As the launch time approached, I announced on our Facebook site that we were launching a Salmon Dory and chuckled to myself as I hurried down to the yard for all the action (it’s a top secret affair, these dory course launchings, with much pomp & ceremony & laughter). I found it funny because it coincidentally sounded like a dory for a special kind of fishing, but it totally wasn’t. It was referring to the colour. The interior of the dory is a lovely Salmon Pink.
I know what you’re thinking: Good Heavens!

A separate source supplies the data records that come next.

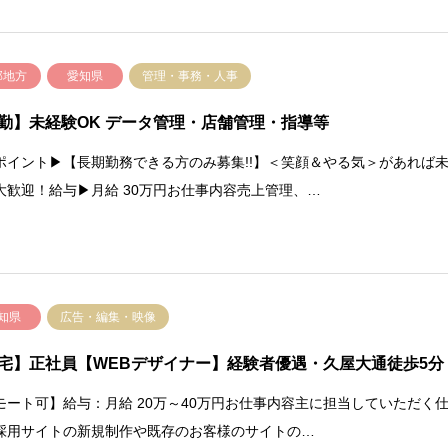
部地方
愛知県
管理・事務・人事
勤】未経験OK データ管理・店舗管理・指導等
ポイント▶【長期勤務できる方のみ募集!!】＜笑顔＆やる気＞があれば
大歓迎！給与▶月給 30万円お仕事内容売上管理、…
知県
広告・編集・映像
宅】正社員【WEBデザイナー】経験者優遇・久屋大通徒歩5分
モート可】給与：月給 20万～40万円お仕事内容主に担当していただく
採用サイトの新規制作や既存のお客様のサイトの…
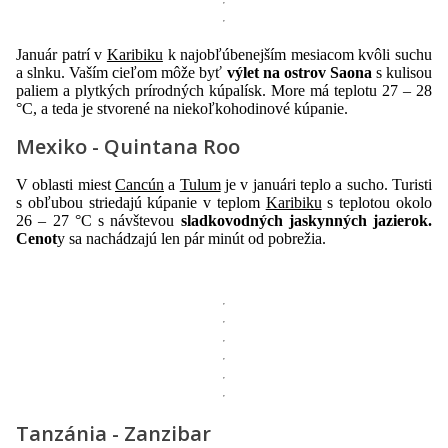
Január patrí v
Karibiku
k najobľúbenejším mesiacom kvôli suchu
a slnku. Vaším cieľom môže byť
výlet na ostrov Saona
s kulisou
paliem a plytkých prírodných kúpalísk. More má teplotu 27 – 28
°C, a teda je stvorené na niekoľkohodinové kúpanie.
Mexiko - Quintana Roo
V oblasti miest
Cancún
a
Tulum
je v januári teplo a sucho. Turisti
s obľubou striedajú kúpanie v teplom
Karibiku
s teplotou okolo
26 – 27 °C s návštevou
sladkovodných jaskynných jazierok.
Cenot
y sa nachádzajú len pár minút od pobrežia.
Tanzánia - Zanzibar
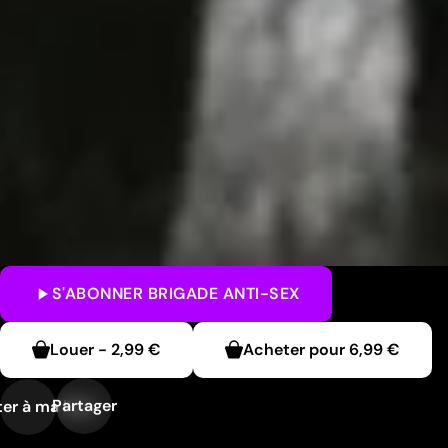
S'ABONNER
BRIGADE ANTI-SEX
Louer
-
2,99 €
Acheter pour
6,99 €
Partager
er à ma liste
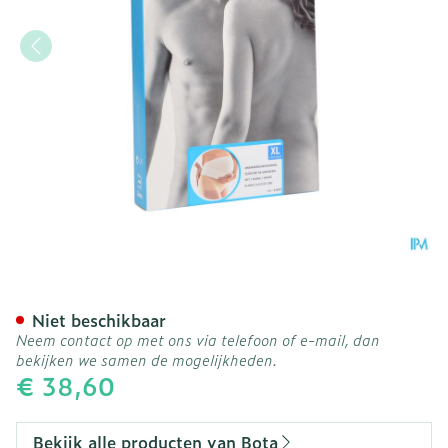
Bota Lumbota Zwangerscha
Niet beschikbaar
Neem contact op met ons via telefoon of e-mail, dan
bekijken we samen de mogelijkheden.
€ 38,60
Bekijk alle producten van Bota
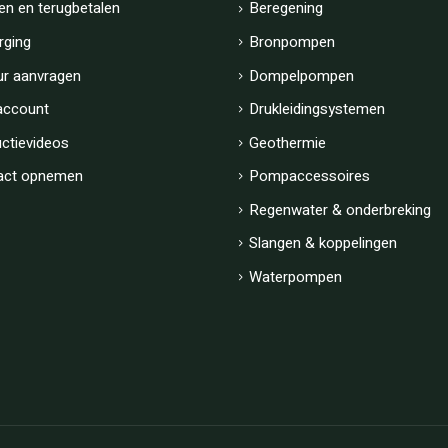
en en terugbetalen
Beregening
rging
Bronpompen
ur aanvragen
Dompelpompen
account
Drukleidingsystemen
uctievideos
Geothermie
act opnemen
Pompaccessoires
Regenwater & onderbreking
Slangen & koppelingen
Waterpompen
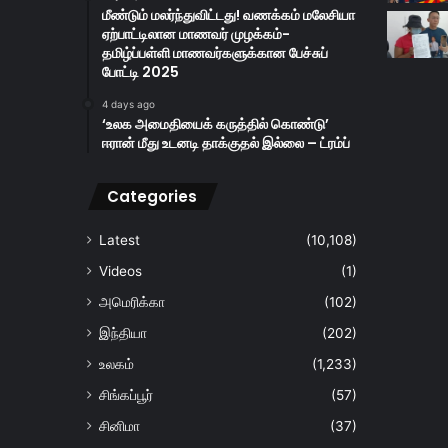
மீண்டும் மலர்ந்துவிட்டது! வணக்கம் மலேசியா
ஏற்பாட்டிலான மாணவர் முழக்கம்-
தமிழ்ப்பள்ளி மாணவர்களுக்கான பேச்சுப்
போட்டி 2025
4 days ago
‘உலக அமைதியைக் கருத்தில் கொண்டு’
ஈரான் மீது உடனடி தாக்குதல் இல்லை – ட்ரம்ப்
Categories
Latest
(10,108)
Videos
(1)
அமெரிக்கா
(102)
இந்தியா
(202)
உலகம்
(1,233)
சிங்கப்பூர்
(57)
சினிமா
(37)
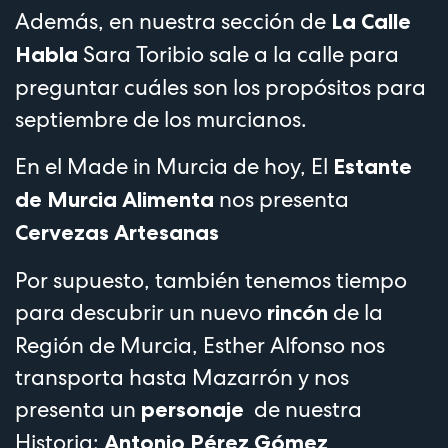
Además, en nuestra sección de
La Calle
Sara Toribio sale a la calle para
Habla
preguntar cuáles son los propósitos para
septiembre de los murcianos.
En el Made in Murcia de hoy, El
Estante
nos presenta
de Murcia Alimenta
Cervezas Artesanas
Por supuesto, también tenemos tiempo
para descubrir un nuevo
de la
rincón
Región de Murcia, Esther Alfonso nos
transporta hasta Mazarrón y nos
presenta un
de nuestra
personaje
Historia:
Antonio Pérez Gómez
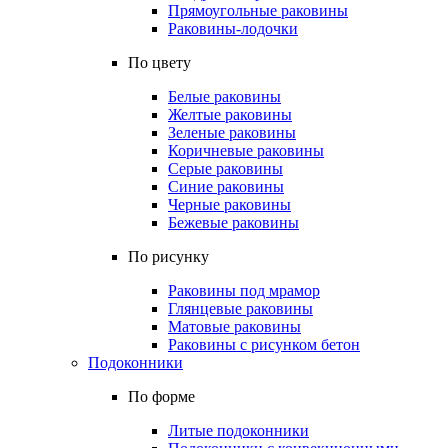
Прямоугольные раковины
Раковины-лодочки
По цвету
Белые раковины
Желтые раковины
Зеленые раковины
Коричневые раковины
Серые раковины
Синие раковины
Черные раковины
Бежевые раковины
По рисунку
Раковины под мрамор
Глянцевые раковины
Матовые раковины
Раковины с рисунком бетон
Подоконники
По форме
Литые подоконники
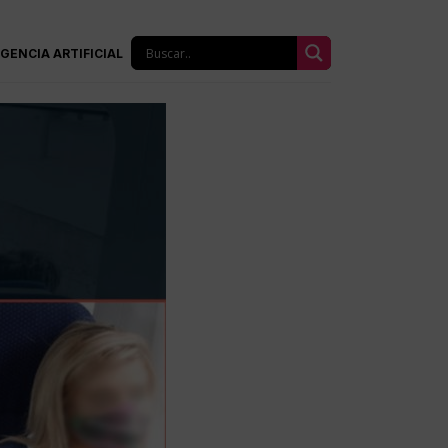
IGENCIA ARTIFICIAL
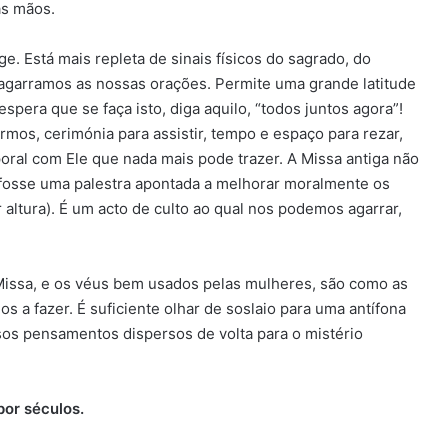
as mãos.
e. Está mais repleta de sinais físicos do sagrado, do
s agarramos as nossas orações. Permite uma grande latitude
pera que se faça isto, diga aquilo, “todos juntos agora”!
rmos, cerimónia para assistir, tempo e espaço para rezar,
ral com Ele que nada mais pode trazer. A Missa antiga não
fosse uma palestra apontada a melhorar moralmente os
 altura). É um acto de culto ao qual nos podemos agarrar,
issa, e os véus bem usados pelas mulheres, são como as
s a fazer. É suficiente olhar de soslaio para uma antífona
sos pensamentos dispersos de volta para o mistério
por séculos.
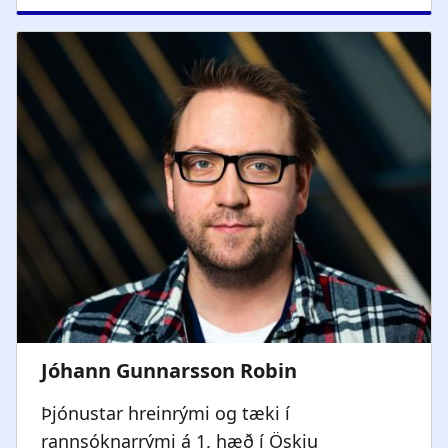
Þjónustar hreinrými og tæki í
rannsóknarrými á 1. hæð í Öskju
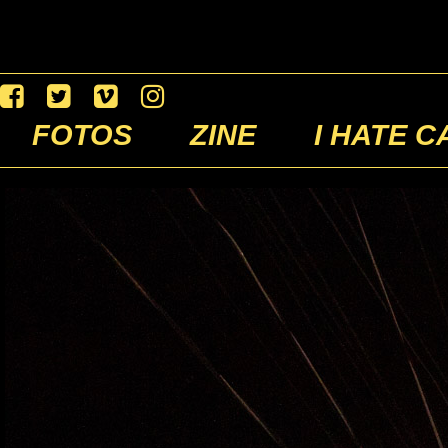
FOTOS
ZINE
I HATE C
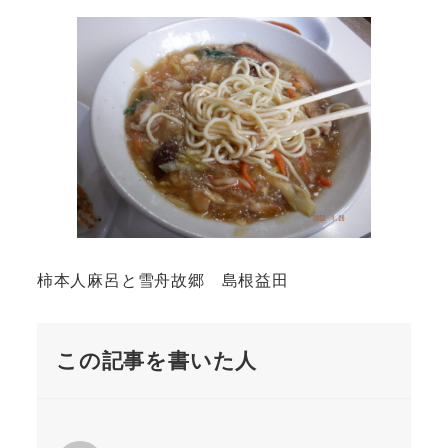
柿本人麻呂と雪舟故郷 島根益田
この記事を書いた人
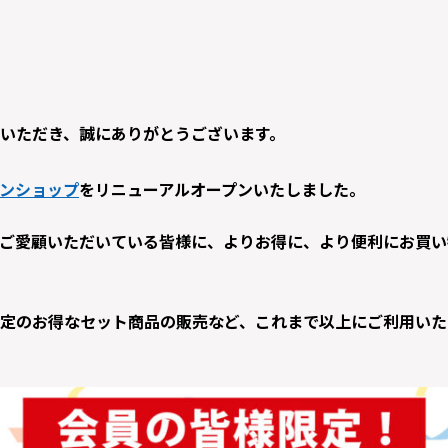
いただき、誠にありがとうございます。
ンショップ
をリニューアルオープンいたしました。
ご愛顧いただいている皆様に、よりお得に、より便利にお買い
定のお得なセット商品の販売など、これまで以上にご利用いた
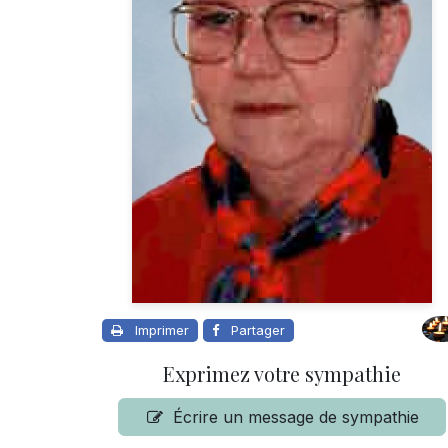
Imprimer
Partager
Exprimez votre sympathie
Écrire un message de sympathie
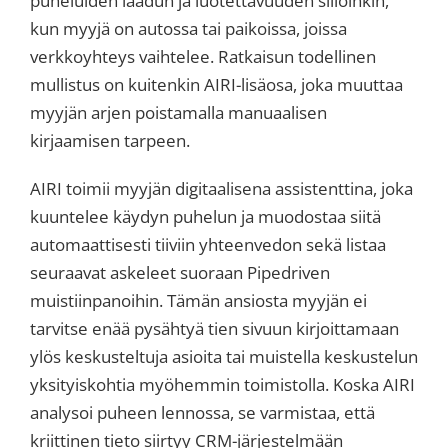
puheluiden laadun ja luotettavuuden silloinkin,
kun myyjä on autossa tai paikoissa, joissa
verkkoyhteys vaihtelee. Ratkaisun todellinen
mullistus on kuitenkin AIRI-lisäosa, joka muuttaa
myyjän arjen poistamalla manuaalisen
kirjaamisen tarpeen.
AIRI toimii myyjän digitaalisena assistenttina, joka
kuuntelee käydyn puhelun ja muodostaa siitä
automaattisesti tiiviin yhteenvedon sekä listaa
seuraavat askeleet suoraan Pipedriven
muistiinpanoihin. Tämän ansiosta myyjän ei
tarvitse enää pysähtyä tien sivuun kirjoittamaan
ylös keskusteltuja asioita tai muistella keskustelun
yksityiskohtia myöhemmin toimistolla. Koska AIRI
analysoi puheen lennossa, se varmistaa, että
kriittinen tieto siirtyy CRM-järjestelmään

We build a lot of dories here in our yard. A lot. And not just dories, we build other wooden boats too. And while we are rather partial to the traditional Dory Buff with Green trim, not everyone else in the world is. Far be it from us to tell you how your dory should be painted, so we always ask people how they want their dory. We use a great quality Canadian-made marine paint called Laurentide Matchless Marine. We give customers free range using the Laurentide colours (there isn’t too many so things don’t normally get too out of hand). The downside is that this means there are often half-or-less cans of paint leftover. Once upon a time we would dry that out and throw it away, but Bub had a very good suggestion: don’t waste it, keep it. If we are building a boat that isn’t pre-sold and so will go into our inventory we can’t leave it unpainted – for protection, the wood needs to be painted right away. If someone comes along at some point and wants to purchase the dory, we give her a fresh sanding and a coat of paint. Every time. Regardless of what colour the new owner wants, whether they change it or not, we sand & repaint it. So why waste the old paint? Bub uses it up on these inventory boats, often having to mix colours together to ensure there is enough paint to cover the whole thing properly and with enough coats. He mixed up a grey earlier this year, and put deep red on the bottom and the trim. A tourist came along and saw it and liked it so much they ordered a smaller dory painted the same colours.
This dory was an inventory dory, and we’ve had a lot of red on our boats lately. I knew it was going to be painted “Bub” (which is what we call it when Bub invents a colour from leftovers), but I hadn’t quite anticipated salmon pink, and it came with some cautious shock when he told me (thankfully he decided not to surprise me with it!). Whether or not she stays pink forever ( – and looking more like bubblegum pink to me, I highly doubt she will – ) you can’t deny she certainly looks very different from the traditional colours and she’s created a bit of stir. People are commenting to me about it – it never occurred to many people that a dory could be painted any colours other than buff & green.
Who knows: maybe next one will be painted like a rainbow.